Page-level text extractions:
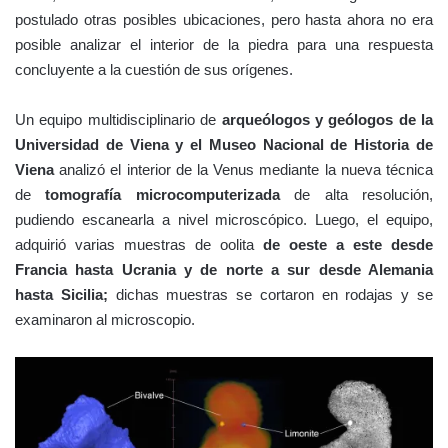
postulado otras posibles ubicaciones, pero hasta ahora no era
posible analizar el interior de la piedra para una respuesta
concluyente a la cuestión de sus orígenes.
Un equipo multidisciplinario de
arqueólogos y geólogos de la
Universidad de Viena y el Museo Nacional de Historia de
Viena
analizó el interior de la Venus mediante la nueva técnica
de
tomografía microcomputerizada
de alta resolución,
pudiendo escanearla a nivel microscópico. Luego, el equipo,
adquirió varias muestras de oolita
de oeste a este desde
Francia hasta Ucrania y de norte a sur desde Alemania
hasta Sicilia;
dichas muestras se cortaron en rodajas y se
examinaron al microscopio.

---

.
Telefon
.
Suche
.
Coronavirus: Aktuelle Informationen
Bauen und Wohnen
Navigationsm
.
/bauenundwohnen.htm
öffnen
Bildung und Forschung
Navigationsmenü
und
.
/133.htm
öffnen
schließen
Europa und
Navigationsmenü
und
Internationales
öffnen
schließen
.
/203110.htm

## Your assignment
All lines above from the one containing "postulado otras posibles" to the one containing "examinaron al microscopio." must be repeated exactly, both lines included, and no others.

## Written answer
postulado otras posibles ubicaciones, pero hasta ahora no era
posible analizar el interior de la piedra para una respuesta
concluyente a la cuestión de sus orígenes.
Un equipo multidisciplinario de
arqueólogos y geólogos de la
Universidad de Viena y el Museo Nacional de Historia de
Viena
analizó el interior de la Venus mediante la nueva técnica
de
tomografía microcomputerizada
de alta resolución,
pudiendo escanearla a nivel microscópico. Luego, el equipo,
adquirió varias muestras de oolita
de oeste a este desde
Francia hasta Ucrania y de norte a sur desde Alemania
hasta Sicilia;
dichas muestras se cortaron en rodajas y se
examinaron al microscopio.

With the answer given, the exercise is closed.